Postoperative prognostic factors in patients with T2 gallbladder cancer: a meta-analysis
Bibliographic record
Abstract
BACKGROUND: This study aimed to examine postoperative prognostic factors in patients with T2 gallbladder cancer (GBC) to determine factors linked to survival outcomes. The results can inform clinical decision-making and guide personalized treatment plans. METHODS: The Cochrane Library, PubMed, Web of Science, and Embase databases were retrieved up to March 12, 2025. The included articles were scored via the Newcastle-Ottawa Scale (NOS).
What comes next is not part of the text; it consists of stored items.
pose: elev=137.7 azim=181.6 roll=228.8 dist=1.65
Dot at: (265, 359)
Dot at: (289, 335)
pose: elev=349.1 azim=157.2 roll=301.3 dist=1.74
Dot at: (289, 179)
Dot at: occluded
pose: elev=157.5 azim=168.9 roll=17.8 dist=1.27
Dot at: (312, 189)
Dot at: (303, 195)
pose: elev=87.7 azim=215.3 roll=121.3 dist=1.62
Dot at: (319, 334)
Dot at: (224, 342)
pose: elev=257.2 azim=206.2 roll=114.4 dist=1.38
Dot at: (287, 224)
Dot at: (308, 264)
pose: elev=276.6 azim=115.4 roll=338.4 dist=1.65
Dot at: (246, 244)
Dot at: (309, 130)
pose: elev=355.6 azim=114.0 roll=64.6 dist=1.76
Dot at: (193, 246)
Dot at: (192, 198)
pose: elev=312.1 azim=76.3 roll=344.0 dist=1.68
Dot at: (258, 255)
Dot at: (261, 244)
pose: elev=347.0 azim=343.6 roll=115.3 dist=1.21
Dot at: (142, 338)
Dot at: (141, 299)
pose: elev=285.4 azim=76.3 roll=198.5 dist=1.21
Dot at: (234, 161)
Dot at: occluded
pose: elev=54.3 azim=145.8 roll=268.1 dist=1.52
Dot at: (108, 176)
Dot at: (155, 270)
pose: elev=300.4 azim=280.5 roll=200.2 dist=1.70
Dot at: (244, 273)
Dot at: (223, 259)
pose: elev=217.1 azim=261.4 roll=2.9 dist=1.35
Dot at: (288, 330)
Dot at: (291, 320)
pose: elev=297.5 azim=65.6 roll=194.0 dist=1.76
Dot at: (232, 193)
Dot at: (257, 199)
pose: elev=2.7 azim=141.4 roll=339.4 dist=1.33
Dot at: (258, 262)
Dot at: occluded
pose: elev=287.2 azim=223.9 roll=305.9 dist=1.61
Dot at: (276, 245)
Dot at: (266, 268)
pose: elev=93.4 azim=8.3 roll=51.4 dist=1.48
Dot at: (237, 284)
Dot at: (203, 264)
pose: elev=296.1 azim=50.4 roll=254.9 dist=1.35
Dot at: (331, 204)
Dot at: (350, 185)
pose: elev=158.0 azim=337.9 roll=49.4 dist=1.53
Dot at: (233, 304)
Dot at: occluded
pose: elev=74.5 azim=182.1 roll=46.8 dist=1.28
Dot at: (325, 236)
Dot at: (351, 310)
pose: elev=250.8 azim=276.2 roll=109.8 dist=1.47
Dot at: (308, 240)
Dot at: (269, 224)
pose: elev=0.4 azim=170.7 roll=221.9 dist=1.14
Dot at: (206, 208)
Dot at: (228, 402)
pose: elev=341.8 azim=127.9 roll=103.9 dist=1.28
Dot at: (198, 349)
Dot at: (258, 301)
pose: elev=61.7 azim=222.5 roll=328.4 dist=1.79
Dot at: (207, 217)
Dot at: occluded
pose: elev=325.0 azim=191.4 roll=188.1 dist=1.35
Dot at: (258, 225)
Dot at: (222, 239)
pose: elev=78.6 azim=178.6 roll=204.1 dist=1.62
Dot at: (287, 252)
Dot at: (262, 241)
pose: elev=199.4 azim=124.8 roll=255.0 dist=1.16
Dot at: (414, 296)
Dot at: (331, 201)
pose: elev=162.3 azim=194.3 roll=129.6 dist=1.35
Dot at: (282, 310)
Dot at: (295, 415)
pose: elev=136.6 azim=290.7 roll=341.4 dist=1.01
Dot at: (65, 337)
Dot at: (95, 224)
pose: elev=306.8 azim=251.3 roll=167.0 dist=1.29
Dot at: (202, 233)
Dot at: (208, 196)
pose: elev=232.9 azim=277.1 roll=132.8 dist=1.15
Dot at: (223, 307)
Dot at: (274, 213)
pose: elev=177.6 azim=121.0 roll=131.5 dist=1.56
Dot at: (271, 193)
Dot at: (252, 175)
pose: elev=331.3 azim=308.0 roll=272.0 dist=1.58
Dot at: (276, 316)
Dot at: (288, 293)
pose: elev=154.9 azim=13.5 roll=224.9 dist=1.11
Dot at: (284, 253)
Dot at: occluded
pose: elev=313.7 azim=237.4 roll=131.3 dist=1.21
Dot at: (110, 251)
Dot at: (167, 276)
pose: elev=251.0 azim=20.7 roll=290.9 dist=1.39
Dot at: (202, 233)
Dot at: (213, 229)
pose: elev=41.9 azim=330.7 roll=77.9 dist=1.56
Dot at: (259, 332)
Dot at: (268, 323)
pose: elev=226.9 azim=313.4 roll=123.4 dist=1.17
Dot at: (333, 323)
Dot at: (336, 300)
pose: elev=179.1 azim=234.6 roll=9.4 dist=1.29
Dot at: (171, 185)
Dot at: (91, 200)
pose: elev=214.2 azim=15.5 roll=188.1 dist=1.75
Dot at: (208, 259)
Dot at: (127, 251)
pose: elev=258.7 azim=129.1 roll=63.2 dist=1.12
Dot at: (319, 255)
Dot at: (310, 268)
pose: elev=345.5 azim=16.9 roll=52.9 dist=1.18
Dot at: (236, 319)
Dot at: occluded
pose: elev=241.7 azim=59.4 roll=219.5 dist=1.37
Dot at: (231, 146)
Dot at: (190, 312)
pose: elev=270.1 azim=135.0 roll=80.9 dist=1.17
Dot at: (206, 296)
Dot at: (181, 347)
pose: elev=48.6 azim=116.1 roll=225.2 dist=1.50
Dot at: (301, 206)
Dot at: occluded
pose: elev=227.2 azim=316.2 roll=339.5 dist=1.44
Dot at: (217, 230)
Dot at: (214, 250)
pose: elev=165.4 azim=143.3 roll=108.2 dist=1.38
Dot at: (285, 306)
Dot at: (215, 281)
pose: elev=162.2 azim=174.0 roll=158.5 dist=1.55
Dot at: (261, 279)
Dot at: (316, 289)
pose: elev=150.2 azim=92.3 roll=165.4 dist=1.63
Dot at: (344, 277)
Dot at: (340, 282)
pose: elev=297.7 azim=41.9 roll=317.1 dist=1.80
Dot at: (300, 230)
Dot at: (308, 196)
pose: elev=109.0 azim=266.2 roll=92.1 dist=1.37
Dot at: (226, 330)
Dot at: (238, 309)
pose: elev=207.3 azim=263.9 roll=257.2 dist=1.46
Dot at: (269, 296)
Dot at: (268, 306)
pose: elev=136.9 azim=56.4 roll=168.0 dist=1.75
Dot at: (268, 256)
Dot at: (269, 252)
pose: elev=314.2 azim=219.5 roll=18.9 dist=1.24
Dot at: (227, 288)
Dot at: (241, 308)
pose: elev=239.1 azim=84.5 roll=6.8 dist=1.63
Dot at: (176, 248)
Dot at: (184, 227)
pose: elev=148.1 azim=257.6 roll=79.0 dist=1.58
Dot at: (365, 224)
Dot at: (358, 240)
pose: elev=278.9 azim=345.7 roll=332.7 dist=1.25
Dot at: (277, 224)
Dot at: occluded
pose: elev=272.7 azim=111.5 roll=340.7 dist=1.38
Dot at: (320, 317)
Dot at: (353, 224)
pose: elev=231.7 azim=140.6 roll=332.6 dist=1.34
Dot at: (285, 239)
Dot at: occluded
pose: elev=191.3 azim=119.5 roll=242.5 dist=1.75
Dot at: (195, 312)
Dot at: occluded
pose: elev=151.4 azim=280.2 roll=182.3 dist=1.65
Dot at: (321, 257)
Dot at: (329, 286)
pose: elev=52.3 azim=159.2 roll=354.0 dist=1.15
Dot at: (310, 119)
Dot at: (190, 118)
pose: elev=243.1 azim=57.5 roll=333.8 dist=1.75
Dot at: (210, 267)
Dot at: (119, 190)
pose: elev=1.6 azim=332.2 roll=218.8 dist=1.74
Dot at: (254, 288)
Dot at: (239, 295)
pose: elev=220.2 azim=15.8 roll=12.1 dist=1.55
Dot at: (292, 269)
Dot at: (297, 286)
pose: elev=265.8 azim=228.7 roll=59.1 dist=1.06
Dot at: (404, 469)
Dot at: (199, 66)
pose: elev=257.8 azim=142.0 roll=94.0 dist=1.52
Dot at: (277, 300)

The data were analyzed via Stata 15.0. RESULTS: Twenty-one studies (n = 8,095) were included. Factors associated with worse overall survival (OS) included age > 60 years (hazard ratio [HR] = 1.02, 95% confidence interval [CI]: 1.00–1.05) and hepatic-side tumors (HR = 2.89, 95% CI: 2.14–3.90). There was a non-significant trend toward poorer OS with male sex (HR = 1.41, 95% CI: 0.89–2.23). Several associations became significant after sensitivity analyses eliminated sources of heterogeneity: lymph node (LN) metastasis (HR = 2.18, 95% CI: 1.56–3.07), perineural invasion (PNI) (HR = 2.29, 95% CI: 1.74–3.03), simple cholecystectomy (SC) (HR = 1.46, 95% CI: 1.00–2.13), and extended cholecystectomy (EC), the latter of which was protective (HR = 0.67, 95% CI: 0.52–0.87). Additional protective factors included LN dissection (HR = 0.57, 95% CI: 0.38–0.86) and R0 resection (HR = 0.21, 95% CI: 0.05–0.91). For disease-free survival (DFS), LN metastasis (HR = 2.46, 95% CI: 1.50–4.04) and PNI (HR = 2.03, 95% CI: 1.36–3.04) were independent predictors of a poor outcome, which was confirmed again after sensitivity analyses. CONCLUSIONS: For postoperative patients with T2 GBC, factors, including age > 60 years, male gender, hepatic lateral tumor, LN metastasis, PNI, and SC were linked to worse OS. LN metastasis and PNI significantly affected DFS. EC and LN dissection may improve prognosis.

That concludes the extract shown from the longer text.